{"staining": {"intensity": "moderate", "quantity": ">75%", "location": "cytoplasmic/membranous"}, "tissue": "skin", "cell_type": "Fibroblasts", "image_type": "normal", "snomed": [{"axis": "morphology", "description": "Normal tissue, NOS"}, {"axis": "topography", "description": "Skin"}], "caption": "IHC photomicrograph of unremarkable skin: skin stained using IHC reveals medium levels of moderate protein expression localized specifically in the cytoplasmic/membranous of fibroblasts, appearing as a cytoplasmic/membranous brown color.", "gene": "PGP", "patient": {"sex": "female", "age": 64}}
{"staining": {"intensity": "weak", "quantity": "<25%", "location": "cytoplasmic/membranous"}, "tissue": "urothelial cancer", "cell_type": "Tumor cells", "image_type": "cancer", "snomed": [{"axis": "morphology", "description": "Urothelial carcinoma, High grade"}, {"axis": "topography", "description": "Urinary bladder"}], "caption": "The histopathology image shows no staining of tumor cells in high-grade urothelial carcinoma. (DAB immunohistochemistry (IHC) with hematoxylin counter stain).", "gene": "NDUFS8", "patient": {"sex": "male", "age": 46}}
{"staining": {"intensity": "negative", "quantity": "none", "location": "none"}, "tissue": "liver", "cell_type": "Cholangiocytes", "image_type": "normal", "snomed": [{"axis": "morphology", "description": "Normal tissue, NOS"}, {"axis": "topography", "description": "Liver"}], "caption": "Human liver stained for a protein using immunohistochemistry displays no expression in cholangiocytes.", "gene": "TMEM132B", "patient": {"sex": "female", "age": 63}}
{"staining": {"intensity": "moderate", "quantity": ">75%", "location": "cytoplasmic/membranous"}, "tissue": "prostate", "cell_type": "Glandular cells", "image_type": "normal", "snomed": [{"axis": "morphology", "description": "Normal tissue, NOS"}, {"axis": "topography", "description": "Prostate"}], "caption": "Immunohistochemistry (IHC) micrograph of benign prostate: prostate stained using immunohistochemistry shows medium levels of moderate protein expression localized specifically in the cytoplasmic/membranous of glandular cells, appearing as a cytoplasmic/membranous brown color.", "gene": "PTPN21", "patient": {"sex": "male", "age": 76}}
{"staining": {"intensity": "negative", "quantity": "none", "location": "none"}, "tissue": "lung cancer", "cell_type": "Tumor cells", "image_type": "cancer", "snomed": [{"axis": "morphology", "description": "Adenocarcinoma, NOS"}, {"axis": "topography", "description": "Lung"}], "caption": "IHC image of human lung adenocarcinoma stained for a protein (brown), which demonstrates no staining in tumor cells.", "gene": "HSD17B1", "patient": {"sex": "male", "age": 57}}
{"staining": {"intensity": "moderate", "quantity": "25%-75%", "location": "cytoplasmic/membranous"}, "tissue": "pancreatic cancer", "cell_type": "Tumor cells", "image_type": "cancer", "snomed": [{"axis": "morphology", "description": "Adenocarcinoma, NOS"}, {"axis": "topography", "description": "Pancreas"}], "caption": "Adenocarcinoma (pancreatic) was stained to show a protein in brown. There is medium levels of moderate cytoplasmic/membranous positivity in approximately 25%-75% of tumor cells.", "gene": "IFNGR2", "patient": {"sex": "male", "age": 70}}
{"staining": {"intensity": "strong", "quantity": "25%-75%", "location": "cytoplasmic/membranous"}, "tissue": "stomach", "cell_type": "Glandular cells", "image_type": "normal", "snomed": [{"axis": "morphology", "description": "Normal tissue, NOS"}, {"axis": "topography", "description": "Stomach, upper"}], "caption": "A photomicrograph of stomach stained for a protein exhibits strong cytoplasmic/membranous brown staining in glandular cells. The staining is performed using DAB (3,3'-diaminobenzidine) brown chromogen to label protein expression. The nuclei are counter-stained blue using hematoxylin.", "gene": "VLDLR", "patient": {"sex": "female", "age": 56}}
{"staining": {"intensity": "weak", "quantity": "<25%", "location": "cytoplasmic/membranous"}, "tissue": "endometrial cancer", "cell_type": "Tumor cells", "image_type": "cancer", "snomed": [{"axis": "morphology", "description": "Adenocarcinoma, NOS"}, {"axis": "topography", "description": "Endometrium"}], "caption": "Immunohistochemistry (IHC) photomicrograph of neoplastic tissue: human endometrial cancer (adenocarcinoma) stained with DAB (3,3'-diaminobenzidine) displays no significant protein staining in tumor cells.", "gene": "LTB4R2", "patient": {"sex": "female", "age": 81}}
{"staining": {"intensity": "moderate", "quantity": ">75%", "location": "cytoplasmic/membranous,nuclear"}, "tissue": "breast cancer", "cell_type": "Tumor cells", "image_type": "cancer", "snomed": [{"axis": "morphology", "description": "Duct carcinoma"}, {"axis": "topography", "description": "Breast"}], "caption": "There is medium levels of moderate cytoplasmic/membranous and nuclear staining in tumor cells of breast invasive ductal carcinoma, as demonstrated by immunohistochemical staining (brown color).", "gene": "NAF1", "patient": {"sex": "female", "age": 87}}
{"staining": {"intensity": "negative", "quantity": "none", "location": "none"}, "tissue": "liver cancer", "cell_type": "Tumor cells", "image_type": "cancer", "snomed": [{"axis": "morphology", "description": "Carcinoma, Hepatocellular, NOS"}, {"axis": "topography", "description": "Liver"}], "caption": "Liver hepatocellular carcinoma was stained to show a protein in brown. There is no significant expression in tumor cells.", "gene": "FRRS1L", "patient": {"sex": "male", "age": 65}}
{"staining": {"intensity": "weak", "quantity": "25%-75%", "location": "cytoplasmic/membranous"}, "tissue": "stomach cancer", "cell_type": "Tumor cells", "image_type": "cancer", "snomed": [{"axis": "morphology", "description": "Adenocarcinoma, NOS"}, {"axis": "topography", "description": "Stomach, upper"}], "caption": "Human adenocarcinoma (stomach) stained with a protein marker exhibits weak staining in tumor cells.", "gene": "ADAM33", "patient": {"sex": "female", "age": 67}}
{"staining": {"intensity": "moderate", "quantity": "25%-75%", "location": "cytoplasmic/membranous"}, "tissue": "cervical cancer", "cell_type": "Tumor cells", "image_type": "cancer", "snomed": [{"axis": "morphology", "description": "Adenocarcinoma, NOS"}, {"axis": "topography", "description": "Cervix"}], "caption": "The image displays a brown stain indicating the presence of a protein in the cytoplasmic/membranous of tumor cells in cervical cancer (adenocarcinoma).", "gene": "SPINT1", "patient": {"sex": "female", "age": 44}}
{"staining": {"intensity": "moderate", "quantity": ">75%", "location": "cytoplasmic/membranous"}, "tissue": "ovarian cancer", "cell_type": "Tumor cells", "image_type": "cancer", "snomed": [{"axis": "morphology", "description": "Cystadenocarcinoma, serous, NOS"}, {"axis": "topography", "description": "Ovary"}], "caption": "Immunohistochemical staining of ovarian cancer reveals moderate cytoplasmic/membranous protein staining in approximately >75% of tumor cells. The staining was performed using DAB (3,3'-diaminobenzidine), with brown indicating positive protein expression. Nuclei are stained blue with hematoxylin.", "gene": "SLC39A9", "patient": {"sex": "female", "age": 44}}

■ EXERCISE INSTRUCTIONS ■
From the records above, copy out the line with "hepatocellular carcinoma was", the line with "adenocarcinoma (stomach) stained", and every line between them, word for word.

■ RESPONSE ■
{"staining": {"intensity": "negative", "quantity": "none", "location": "none"}, "tissue": "liver cancer", "cell_type": "Tumor cells", "image_type": "cancer", "snomed": [{"axis": "morphology", "description": "Carcinoma, Hepatocellular, NOS"}, {"axis": "topography", "description": "Liver"}], "caption": "Liver hepatocellular carcinoma was stained to show a protein in brown. There is no significant expression in tumor cells.", "gene": "FRRS1L", "patient": {"sex": "male", "age": 65}}
{"staining": {"intensity": "weak", "quantity": "25%-75%", "location": "cytoplasmic/membranous"}, "tissue": "stomach cancer", "cell_type": "Tumor cells", "image_type": "cancer", "snomed": [{"axis": "morphology", "description": "Adenocarcinoma, NOS"}, {"axis": "topography", "description": "Stomach, upper"}], "caption": "Human adenocarcinoma (stomach) stained with a protein marker exhibits weak staining in tumor cells.", "gene": "ADAM33", "patient": {"sex": "female", "age": 67}}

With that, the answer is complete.